XL a E.G. Tutto perduto, dunque? I tenui fili che ci annodavano nel vuoto continuo di stagioni senza ore, impietrite clessidre della recita da qualcuno assegnataci, per molto non ci avrebbero tenuti uniti. A che è servito dirsi o non dirsi se ogni verbo è un fiato soltanto che si spegne e non consegue ad una cosa? Potrò anche invertire quei nomi, danza, stella, luce chiamare il mio dolore e credere di avere così eluso un mio domani che neppure conosco, ma che cambia?
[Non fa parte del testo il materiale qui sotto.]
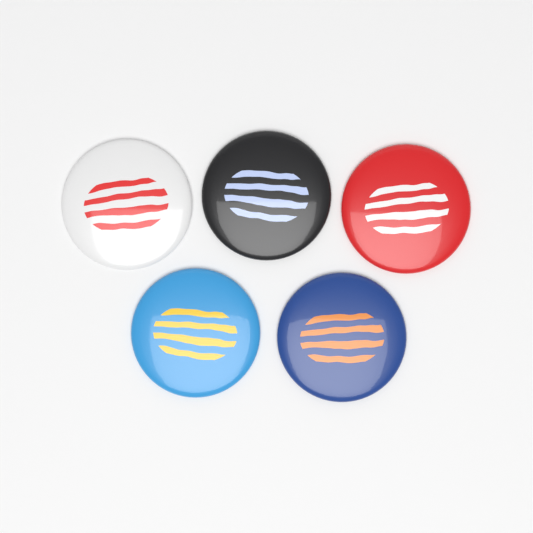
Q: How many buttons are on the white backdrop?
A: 5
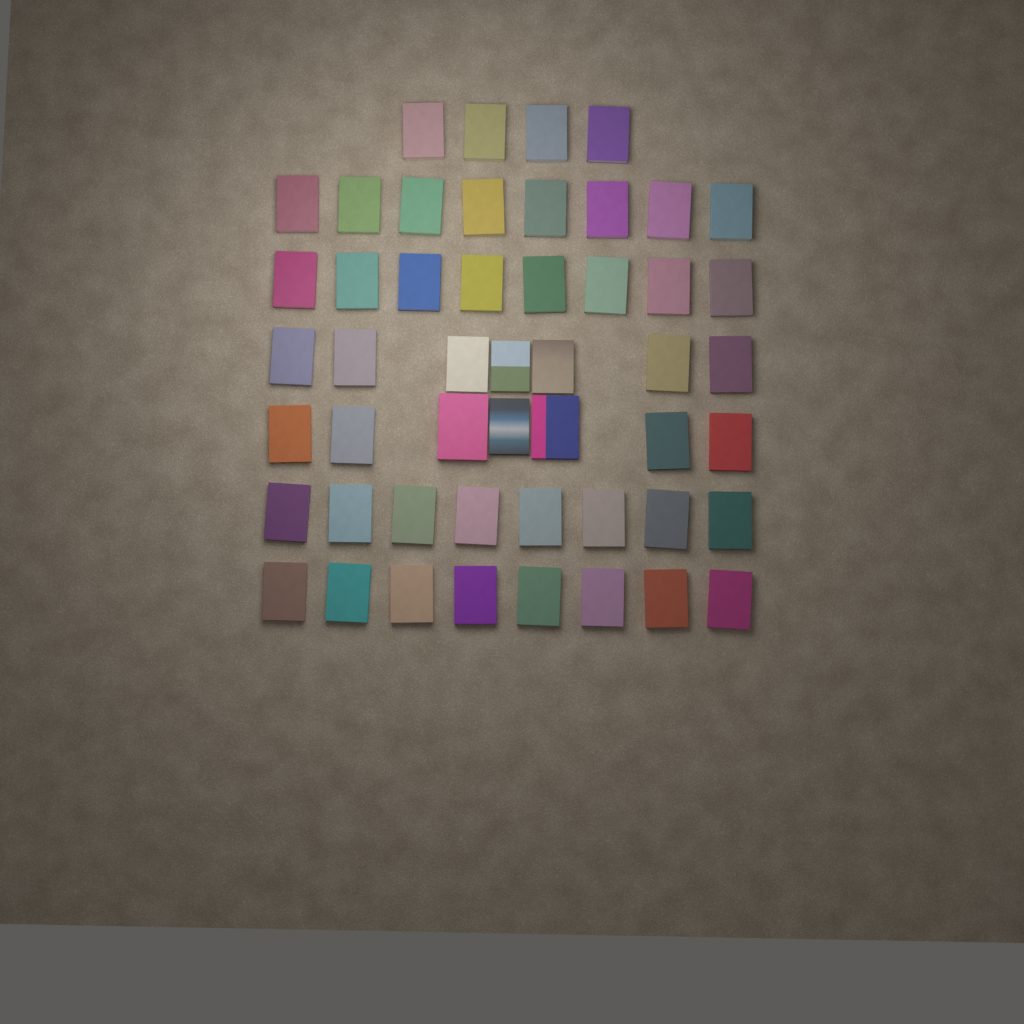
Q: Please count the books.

Ah folle estate, timidi messaggi prima, poi sempre più spigliati : entravamo, uscivamo a bella posta da un guscio di esistenze traforato; oltre la trama ci era parso attingere la formula inconsunta della vita. Allora artefici sacrileghi di tutto ciò che c’era e che non c’era creavamo il futuro, baravamo impuniti sull’oggi e il suo antenato e forzammo i ricordi fino a quando invece di qualcuno ti ho ospitata sulla tua spiaggia, sotto il mio ombrellone e la mia gioia fu impensabile e rada come quella del sole a mezzanotte. Non ci resta (conclusi quando è uscita la mia carta) che provarci di nuovo: c’è un’oscura numinosa potenza in questo gioco di travisarlo e credere nel mondo.